→ **READING TEXT**:

Low water treatability efficiency of wildfire-induced dissolved organic matter and disinfection by-product precursors


Chen H., UZUN H. , Chow A. T. , Karanfil T.

Water Research, vol.184, 2020 (Journal Indexed in SCI) identifier identifier identifier

  • Publication Type: Article / Article
  • Volume: 184
  • Publication Date: 2020
  • Doi Number: 10.1016/j.watres.2020.116111
  • Title of Journal : Water Research
  • Keywords: Wildfire, Water treatability, Alum coagulation, Disinfection byproducts, Bromine incorporation, pH, MATRIX REGIONAL-INTEGRATION, DRINKING-WATER, FLUORESCENCE EXCITATION, PARAFAC COMPONENTS, QUANTIFY SPECTRA, FIRE SEVERITY, WASTE-WATER, CHLORINATION, QUALITY, FOREST

Abstract

© 2020 Elsevier LtdWildfire could alter both the quantity and composition of terrestrial organic matter exported into source water, and water treatability of fire-impacted dissolved organic matter (DOM) could be different from its unburned counterpart. Currently, there is no standard protocol to treat wildfire-impacted source water. To identify the best treatment practices in handling post-fire runoffs, we conducted a systematic controlled study using leachates of unburned white fir (Abies concolor) and Ponderosa pine (Pinus ponderosa) and black and white ashes (collected immediately and one year after the 2013 Rim Fire, California) to evaluate coagulation and oxidation strategies for controlling disinfection byproducts (DBPs) formation. Results showed that the efficiency (%) of alum coagulation in removing dissolved organic carbon and nitrogen followed the order of litter > ash immediately after the fire > ash one year after the fire. Alum coagulation was less effectiveness in removing DOM and DBP precursors in ash leachates, compared to litter leachates. This may be attributed to the loss of side chains and the decrease of DOM molecular weight during the wildfire, thus inducing lower removal efficiency of the DOM and DBP precursors during the alum coagulation. Considering use of brominated flame retardants by firefighters, the addition of bromide (Br−) (100 μg/L) greatly increased the formation of haloacetonitriles by chlorine, and this increase was relatively lower in ash leachates. The influence of reaction time and pH on DOM reactivity was similar among the leachates of litter and ash samples. Our results show that alum coagulation followed by chloramination at alkaline pH is an effective strategy for reducing post-fire DBP formation in drinking water.

Stored records:
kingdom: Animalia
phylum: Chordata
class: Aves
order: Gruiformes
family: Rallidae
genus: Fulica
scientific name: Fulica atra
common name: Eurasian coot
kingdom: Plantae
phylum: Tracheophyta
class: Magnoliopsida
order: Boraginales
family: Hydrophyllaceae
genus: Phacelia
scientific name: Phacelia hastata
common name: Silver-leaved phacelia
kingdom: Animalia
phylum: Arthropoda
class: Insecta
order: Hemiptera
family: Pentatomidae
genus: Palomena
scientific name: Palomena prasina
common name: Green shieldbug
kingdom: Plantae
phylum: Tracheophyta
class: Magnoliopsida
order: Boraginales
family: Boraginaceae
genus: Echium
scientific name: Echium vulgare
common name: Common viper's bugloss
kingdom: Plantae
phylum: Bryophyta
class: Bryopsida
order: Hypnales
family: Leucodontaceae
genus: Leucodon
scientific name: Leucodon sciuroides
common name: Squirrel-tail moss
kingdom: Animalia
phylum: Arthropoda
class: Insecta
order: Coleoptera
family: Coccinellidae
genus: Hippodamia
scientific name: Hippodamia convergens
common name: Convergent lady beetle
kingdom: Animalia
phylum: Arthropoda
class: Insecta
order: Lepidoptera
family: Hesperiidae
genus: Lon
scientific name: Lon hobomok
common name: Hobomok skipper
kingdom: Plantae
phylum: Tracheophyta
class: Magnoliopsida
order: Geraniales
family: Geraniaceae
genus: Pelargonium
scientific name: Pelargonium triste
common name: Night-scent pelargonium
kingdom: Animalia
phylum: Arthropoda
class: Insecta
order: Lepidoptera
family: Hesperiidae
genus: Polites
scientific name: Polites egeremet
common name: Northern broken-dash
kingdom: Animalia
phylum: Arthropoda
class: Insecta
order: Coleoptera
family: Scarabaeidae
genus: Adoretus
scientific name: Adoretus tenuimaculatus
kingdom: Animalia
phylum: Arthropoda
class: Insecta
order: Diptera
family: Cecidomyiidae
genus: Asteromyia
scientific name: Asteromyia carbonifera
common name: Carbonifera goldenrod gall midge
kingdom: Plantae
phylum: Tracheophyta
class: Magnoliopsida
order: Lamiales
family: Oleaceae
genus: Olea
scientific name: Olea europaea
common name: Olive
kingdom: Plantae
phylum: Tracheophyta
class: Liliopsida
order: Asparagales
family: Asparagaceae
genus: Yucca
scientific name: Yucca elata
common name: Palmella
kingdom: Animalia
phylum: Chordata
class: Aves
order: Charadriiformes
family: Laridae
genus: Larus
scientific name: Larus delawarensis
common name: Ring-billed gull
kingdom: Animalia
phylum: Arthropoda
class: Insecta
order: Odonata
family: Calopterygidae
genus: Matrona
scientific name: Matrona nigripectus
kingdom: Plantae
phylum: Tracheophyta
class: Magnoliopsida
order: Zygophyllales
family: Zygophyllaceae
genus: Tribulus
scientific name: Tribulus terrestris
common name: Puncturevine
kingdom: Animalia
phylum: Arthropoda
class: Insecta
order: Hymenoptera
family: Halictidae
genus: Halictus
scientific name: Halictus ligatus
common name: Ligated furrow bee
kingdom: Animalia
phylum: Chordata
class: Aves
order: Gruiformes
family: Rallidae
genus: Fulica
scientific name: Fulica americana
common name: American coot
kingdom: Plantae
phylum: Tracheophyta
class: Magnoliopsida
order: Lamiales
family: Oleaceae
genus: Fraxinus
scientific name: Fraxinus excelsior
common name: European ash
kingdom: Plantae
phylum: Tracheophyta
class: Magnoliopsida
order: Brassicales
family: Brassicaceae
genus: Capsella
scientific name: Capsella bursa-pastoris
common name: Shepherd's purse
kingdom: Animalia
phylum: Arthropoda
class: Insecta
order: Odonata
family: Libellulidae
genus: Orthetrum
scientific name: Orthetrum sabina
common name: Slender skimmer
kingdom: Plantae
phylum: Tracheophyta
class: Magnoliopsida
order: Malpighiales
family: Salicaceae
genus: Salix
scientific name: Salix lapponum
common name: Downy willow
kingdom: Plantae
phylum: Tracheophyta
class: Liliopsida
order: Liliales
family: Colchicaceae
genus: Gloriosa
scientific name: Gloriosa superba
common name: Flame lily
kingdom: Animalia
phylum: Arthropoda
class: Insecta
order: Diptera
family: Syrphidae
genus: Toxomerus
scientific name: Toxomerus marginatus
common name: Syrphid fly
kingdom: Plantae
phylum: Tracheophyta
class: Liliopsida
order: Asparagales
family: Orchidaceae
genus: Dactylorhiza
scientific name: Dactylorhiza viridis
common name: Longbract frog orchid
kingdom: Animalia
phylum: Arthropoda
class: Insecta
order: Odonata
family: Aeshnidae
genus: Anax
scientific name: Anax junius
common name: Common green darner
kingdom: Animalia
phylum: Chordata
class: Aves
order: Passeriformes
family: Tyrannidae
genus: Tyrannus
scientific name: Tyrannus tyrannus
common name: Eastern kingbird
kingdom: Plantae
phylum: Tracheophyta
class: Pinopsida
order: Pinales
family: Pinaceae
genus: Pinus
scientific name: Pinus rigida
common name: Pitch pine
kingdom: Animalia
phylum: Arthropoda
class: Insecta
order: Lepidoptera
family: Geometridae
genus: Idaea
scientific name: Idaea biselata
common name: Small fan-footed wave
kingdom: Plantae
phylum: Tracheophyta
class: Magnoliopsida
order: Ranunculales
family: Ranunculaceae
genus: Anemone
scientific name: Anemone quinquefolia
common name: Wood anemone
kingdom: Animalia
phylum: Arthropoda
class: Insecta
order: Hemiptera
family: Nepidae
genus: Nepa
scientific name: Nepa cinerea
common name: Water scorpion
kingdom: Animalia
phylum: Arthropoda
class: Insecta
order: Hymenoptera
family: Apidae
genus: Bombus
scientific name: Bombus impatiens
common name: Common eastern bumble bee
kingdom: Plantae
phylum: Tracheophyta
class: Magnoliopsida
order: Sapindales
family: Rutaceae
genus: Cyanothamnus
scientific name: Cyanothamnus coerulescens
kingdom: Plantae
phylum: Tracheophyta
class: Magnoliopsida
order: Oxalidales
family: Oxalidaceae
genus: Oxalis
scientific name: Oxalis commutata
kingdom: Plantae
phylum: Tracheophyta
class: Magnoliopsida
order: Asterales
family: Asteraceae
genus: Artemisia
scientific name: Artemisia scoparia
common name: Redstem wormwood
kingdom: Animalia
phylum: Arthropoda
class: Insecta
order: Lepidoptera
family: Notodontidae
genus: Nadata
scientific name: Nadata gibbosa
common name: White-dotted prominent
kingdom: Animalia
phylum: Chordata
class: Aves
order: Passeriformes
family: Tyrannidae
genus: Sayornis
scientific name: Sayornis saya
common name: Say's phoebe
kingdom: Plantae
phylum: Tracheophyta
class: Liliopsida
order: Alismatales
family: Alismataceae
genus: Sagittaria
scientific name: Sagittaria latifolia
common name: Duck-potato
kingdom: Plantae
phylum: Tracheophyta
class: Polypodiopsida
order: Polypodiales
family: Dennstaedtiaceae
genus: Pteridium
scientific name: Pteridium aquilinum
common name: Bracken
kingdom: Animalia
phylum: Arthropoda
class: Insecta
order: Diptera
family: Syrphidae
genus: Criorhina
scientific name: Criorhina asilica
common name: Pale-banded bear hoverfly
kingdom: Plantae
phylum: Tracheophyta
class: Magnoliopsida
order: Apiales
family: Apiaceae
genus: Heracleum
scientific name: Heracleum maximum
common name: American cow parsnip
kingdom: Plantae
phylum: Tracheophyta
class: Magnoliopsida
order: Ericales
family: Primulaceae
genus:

→ **EXERCISE DIRECTIONS**:
Using the wildfire treatability text, answer these questions:
(a) What DOI number is given for the article?
(b) After which fire were the black and white ashes collected?
(c) What concentration of bromide (Br−) was added?
The stored listing is not needed for this work.

→ **EXERCISE ANSWER**:
(a) 10.1016/j.watres.2020.116111
(b) The 2013 Rim Fire, California
(c) 100 μg/L